An air bubble breakup that may compromise the performance of droplet-derived coatings has been uncovered by a team led by Sigurdur Thoroddsen and his Ph.D. student Kenneth Langley at KAUST.
Understanding what happens to droplets when they splash onto solid surfaces is important for applications ranging from ordinary spray painting to inkjet printed circuits. One challenge arises from the air cushion that is trapped underneath the drop during initial contact. Within a fraction of a second, this gas can be compressed and cause the droplet to rebound or adhere poorly to the target.
From cameras that film at 5 million frames per second, the team’s images show how thick bands of microbubbles appear when water droplets strike surfaces that are only a few nanometers away from being completely flat.

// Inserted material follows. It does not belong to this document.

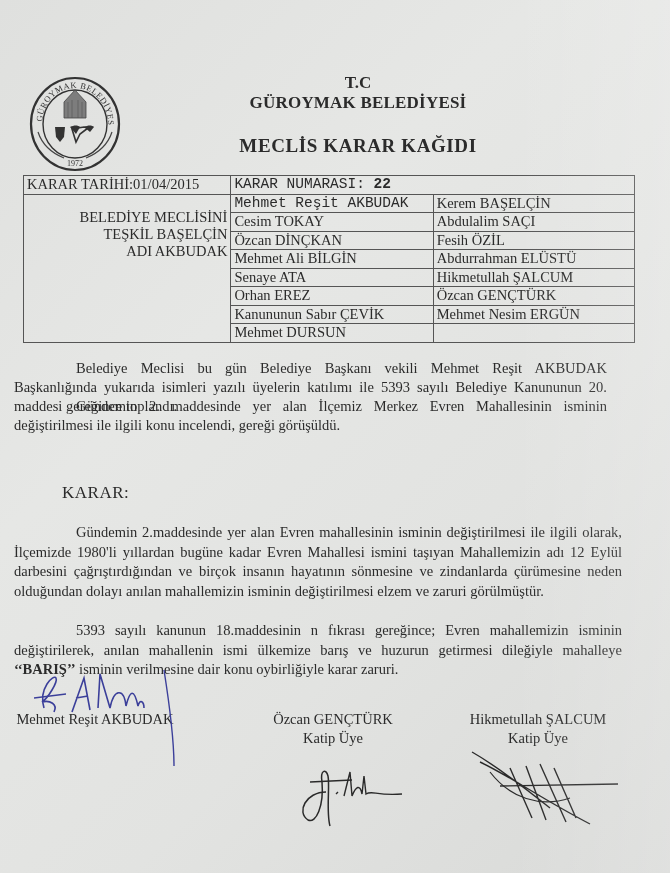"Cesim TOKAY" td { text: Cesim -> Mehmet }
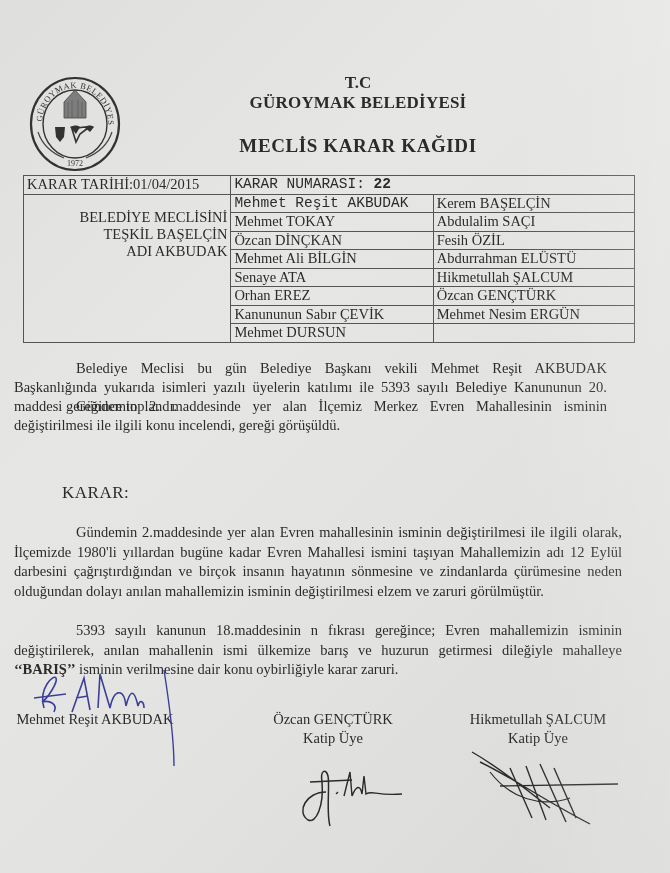"KARAR:" .karar-head { font-size: 17px -> 21px; font-weight: normal -> bold }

“We see that microbubbles emerge after the drop starts spreading, which isn’t what we anticipated,” says Langley. “The speed at which some of these bubbles form is also surprising—once nucleated, they grow to their ultimate size in a microsecond or less.”
To unravel the mechanism of microbubble formation, the researchers used glass slides coated with a water-repelling film. Their time-resolved images demonstrated that the tiny bubbles appeared when the glass slide was coated with enough layers to produce rugged projections similar in size to the nanometer-scale air pocket.
“If your application is sensitive to air entrapment, such as organic LED displays, it’s important to make the surface as smooth as possible,” says Langley.